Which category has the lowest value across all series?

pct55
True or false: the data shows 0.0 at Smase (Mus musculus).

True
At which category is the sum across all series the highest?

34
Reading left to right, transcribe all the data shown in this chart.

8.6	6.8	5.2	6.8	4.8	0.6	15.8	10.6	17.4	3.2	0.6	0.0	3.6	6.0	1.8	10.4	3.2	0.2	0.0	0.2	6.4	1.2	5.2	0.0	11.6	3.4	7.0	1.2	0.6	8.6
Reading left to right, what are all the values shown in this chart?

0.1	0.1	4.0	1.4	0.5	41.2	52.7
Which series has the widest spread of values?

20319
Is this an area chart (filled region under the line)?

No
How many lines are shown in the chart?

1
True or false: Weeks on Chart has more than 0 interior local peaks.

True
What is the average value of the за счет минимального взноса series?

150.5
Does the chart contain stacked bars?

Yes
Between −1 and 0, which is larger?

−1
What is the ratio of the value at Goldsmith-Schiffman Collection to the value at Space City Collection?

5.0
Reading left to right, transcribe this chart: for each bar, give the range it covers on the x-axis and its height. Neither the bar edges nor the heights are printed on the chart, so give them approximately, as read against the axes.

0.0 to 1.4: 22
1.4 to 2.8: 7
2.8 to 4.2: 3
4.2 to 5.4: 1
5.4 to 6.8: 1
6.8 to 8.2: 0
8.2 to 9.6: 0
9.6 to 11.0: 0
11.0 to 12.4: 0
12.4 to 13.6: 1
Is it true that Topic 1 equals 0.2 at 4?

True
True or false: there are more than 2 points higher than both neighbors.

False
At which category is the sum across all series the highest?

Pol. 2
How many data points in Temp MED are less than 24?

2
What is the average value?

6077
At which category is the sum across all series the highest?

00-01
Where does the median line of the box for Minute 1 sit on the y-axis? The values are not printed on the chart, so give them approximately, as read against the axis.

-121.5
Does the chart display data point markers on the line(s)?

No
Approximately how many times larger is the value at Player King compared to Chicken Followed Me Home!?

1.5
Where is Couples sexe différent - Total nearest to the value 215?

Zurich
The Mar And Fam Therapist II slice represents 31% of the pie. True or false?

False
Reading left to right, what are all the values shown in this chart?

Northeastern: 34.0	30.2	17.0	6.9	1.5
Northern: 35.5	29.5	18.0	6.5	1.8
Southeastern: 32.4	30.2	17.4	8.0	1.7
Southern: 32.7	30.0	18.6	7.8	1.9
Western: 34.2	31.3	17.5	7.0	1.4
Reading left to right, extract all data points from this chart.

ABOUT THIS EXERCISE:
Reproduce the items starting at the beginning of the items and ending at the line that contains "What is the average value of", substituting "group" for "category" and keeping everything else unchanged. Give only those lines.

COMPLETED EXERCISE:
Which group has the lowest value across all series?

pct55
True or false: the data shows 0.0 at Smase (Mus musculus).

True
At which group is the sum across all series the highest?

34
Reading left to right, transcribe all the data shown in this chart.

8.6	6.8	5.2	6.8	4.8	0.6	15.8	10.6	17.4	3.2	0.6	0.0	3.6	6.0	1.8	10.4	3.2	0.2	0.0	0.2	6.4	1.2	5.2	0.0	11.6	3.4	7.0	1.2	0.6	8.6
Reading left to right, what are all the values shown in this chart?

0.1	0.1	4.0	1.4	0.5	41.2	52.7
Which series has the widest spread of values?

20319
Is this an area chart (filled region under the line)?

No
How many lines are shown in the chart?

1
True or false: Weeks on Chart has more than 0 interior local peaks.

True
What is the average value of the за счет минимального взноса series?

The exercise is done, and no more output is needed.